The 1609 Ulster Plantation Baronial Map depicts the townland as Gortnefreaghagh.

The 1652 Commonwealth Survey spells the townland as Gortnevrioghan.

The 1665 Down Survey map depicts the townland as Gortnewragh.

William Petty's 1685 map depicts it as Gortnewra.

In the Plantation of Ulster by grant dated 26 June 1615, King James VI and I granted, inter alia, one poll in Gortnefreighan to Sir George Graeme and Sir Richard Graeme to form part of the Manor of Greame. An Inquisition held at Cavan Town on 31 October 1627 found that George Greames was seized of one poll in Gortnafreighane and he died 9 October 1624. By his will dated 1 May 1615 he left his lands to his son and heir William Greames then 30 years old (born 1594) and unmarried. An Inquisition held at Belturbet on 12 June 1661 found that George Greames was seized of, inter alia, Gosnefrehane and he died 9 October 1624. By his will dated 1 May 1615 he left his lands to his son and heir William Greames then 30 years old (born 1594) and unmarried.

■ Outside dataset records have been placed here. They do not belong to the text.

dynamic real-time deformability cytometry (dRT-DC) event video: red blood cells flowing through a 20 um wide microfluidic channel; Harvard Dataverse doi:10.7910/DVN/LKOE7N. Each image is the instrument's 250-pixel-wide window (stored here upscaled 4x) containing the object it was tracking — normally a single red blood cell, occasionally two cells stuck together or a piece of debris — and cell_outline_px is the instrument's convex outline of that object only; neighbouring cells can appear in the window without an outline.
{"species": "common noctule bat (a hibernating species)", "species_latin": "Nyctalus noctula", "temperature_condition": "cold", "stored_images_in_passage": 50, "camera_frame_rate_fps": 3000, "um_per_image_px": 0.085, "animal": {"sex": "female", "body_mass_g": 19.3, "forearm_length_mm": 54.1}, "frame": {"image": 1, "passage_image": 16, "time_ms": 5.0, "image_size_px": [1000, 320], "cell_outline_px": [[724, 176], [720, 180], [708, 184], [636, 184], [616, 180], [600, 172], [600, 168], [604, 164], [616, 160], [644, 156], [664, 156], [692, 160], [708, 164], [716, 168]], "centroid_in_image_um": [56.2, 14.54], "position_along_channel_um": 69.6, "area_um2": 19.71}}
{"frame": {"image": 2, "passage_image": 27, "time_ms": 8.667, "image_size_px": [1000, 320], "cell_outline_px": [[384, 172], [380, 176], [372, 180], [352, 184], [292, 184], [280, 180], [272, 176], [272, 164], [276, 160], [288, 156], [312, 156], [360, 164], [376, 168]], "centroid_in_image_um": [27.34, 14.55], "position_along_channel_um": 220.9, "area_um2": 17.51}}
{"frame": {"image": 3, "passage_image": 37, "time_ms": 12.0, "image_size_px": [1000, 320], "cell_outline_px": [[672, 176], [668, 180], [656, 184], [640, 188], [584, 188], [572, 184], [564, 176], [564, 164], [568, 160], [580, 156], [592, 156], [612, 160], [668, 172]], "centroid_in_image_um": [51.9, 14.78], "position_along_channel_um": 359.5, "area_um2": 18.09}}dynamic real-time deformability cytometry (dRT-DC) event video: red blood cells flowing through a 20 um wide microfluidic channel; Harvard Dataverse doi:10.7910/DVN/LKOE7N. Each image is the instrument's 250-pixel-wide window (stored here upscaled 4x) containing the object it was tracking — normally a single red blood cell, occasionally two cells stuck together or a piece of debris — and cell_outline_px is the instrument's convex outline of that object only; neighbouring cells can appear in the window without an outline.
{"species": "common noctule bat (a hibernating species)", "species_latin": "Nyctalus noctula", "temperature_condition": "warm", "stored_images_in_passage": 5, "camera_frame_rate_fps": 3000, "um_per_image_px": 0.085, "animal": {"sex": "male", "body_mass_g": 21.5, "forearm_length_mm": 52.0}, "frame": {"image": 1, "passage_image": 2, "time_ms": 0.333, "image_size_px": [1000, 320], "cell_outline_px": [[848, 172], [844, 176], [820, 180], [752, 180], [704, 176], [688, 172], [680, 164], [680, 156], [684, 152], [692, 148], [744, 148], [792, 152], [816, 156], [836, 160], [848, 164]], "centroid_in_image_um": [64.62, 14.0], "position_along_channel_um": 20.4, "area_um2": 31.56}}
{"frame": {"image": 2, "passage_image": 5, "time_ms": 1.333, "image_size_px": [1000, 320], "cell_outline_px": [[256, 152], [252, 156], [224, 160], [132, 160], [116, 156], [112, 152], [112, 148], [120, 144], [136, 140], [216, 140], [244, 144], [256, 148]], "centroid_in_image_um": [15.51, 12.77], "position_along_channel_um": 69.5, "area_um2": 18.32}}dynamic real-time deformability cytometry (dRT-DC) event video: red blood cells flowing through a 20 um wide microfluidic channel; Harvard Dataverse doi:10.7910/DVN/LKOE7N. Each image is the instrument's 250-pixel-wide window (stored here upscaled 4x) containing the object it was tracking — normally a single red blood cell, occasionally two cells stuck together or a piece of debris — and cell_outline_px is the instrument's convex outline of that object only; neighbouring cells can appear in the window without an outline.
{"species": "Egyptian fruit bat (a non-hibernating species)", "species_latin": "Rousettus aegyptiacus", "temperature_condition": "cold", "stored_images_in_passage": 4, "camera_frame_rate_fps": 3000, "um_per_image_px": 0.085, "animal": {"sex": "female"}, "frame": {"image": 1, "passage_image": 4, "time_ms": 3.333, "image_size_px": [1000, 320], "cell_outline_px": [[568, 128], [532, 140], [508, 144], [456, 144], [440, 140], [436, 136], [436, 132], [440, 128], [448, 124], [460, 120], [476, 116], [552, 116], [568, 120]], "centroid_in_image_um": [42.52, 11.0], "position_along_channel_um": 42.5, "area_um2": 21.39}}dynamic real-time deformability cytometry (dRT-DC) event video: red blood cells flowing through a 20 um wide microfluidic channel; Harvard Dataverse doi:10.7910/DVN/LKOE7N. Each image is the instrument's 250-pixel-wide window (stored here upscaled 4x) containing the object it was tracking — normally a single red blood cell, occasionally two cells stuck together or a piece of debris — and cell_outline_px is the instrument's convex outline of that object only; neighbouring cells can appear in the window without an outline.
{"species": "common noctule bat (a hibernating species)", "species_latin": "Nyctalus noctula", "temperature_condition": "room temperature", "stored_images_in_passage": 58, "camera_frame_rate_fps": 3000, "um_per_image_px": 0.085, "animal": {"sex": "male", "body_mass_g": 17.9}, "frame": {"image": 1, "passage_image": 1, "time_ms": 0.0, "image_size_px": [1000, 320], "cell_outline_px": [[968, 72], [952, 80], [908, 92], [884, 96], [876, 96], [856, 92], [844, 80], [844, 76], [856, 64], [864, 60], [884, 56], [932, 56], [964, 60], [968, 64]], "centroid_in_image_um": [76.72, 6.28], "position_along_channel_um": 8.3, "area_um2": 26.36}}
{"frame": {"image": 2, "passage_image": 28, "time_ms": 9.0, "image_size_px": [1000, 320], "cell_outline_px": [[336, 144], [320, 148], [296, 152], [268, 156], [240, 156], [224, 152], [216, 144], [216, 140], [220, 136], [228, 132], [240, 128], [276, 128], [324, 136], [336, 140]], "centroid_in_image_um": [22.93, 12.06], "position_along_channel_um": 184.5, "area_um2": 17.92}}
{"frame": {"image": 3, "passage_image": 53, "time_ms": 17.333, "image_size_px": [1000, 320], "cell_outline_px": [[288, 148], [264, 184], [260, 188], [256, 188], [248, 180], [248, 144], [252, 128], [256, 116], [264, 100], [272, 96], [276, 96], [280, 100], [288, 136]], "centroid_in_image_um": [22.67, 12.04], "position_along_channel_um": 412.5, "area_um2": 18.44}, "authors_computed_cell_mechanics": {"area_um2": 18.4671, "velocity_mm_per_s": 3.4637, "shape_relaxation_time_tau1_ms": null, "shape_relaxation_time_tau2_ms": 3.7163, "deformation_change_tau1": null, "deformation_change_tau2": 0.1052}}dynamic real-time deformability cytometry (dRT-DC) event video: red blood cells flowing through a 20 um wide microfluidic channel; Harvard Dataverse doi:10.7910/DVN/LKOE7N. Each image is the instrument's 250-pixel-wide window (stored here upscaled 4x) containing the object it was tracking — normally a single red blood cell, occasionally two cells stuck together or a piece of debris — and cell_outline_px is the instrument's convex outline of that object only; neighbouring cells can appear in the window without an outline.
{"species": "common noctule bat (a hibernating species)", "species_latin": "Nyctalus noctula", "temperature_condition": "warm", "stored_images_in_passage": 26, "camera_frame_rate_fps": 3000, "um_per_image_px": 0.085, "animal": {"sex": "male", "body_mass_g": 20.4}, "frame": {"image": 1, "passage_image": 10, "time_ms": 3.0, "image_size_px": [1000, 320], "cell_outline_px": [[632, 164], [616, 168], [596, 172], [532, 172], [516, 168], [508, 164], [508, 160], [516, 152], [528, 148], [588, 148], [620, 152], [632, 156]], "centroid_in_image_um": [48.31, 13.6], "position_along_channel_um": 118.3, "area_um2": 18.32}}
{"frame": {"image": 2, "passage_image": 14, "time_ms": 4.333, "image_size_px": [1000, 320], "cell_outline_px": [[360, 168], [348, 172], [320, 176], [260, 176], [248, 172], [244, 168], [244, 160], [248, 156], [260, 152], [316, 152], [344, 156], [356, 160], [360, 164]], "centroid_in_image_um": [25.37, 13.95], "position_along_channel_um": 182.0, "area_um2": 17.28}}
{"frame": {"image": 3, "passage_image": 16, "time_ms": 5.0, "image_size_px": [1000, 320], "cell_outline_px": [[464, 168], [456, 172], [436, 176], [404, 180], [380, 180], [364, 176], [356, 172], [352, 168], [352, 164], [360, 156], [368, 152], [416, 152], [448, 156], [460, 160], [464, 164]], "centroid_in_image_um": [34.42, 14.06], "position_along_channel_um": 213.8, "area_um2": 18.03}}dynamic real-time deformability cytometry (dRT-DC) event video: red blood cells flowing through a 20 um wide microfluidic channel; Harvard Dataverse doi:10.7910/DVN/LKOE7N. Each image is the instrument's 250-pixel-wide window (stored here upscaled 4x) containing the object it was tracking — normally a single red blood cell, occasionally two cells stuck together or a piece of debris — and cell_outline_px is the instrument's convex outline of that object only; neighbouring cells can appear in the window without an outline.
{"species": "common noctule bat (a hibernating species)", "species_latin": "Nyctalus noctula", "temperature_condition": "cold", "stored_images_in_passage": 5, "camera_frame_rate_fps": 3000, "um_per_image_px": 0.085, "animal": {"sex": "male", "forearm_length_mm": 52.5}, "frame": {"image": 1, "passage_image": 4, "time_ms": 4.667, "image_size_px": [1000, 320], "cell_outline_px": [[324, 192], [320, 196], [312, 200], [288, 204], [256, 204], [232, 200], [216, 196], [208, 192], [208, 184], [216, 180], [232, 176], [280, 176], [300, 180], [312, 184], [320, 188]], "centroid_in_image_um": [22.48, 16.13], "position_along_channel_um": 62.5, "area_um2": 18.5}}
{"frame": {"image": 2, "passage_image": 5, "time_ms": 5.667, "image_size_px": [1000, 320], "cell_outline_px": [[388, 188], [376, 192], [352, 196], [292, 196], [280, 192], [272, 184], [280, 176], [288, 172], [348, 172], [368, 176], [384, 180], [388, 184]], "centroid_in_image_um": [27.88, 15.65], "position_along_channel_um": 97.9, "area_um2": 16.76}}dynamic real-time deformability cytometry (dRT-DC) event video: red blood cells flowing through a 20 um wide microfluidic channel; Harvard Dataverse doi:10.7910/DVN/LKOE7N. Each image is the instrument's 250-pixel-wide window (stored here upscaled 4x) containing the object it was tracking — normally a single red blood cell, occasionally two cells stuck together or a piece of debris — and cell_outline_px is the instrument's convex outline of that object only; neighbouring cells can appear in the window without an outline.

The 1652 Commonwealth Survey lists the proprietor being Mr Thomas Worsopp and the tenant being William Lawther, both of whom appear as proprietor and tenant for several other Templeport townlands in the same survey.

The 1662 Hearth Money Rolls show no Hearth Tax payers in Gortnavreeghan.

A lease dated 23 January 1717 from Morley Saunders to John Enery of Bawnboy includes one pole of land in Gortnafreechan.

A lease dated 10 December 1774 from William Crookshank to John Enery of Bawnboy includes the lands of Gortnafrechan. A further deed by John Enery dated 13 December 1774 includes the lands of Gortnefreec otherwise Gortnefreeghan.

The 1790 Cavan Carvaghs list spells the name as Gortnefrechan.

A lease dated 17 September 1816 John Enery of Bawnboy includes Gortnefreechan otherwise called the two Gortnafrahans.

The Tithe Applotment Books for 1827 list fifty four tithepayers in the townland.

In 1833 one person in Gortnavreeghan was registered as a keeper of weapons- Peter O'Hara.

The Gortnavreeghan Valuation Office Field books are available for November 1839.

Griffith's Valuation of 1857 lists fifteen landholders in the townland.

==Census==

| Year | Population | Males | Females | Total Houses | Uninhabited |
|---|---|---|---|---|---|
| 1841 | 81 | 50 | 31 | 12 | 0 |
| 1851 | 67 | 33 | 34 | 13 | 0 |
| 1861 | 41 | 19 | 22 | 12 | 0 |
| 1871 | 43 | 18 | 25 | 6 | 0 |
| 1881 | 35 | 17 | 18 | 7 | 1 |
| 1891 | 46 | 21 | 25 | 7 | 0 |

In the 1901 census of Ireland, there are eight families listed in the townland,
 and in the 1911 census of Ireland, there are only six families listed in the townland.

==Antiquities==

The only structure of historical interest in the townland is a limekiln.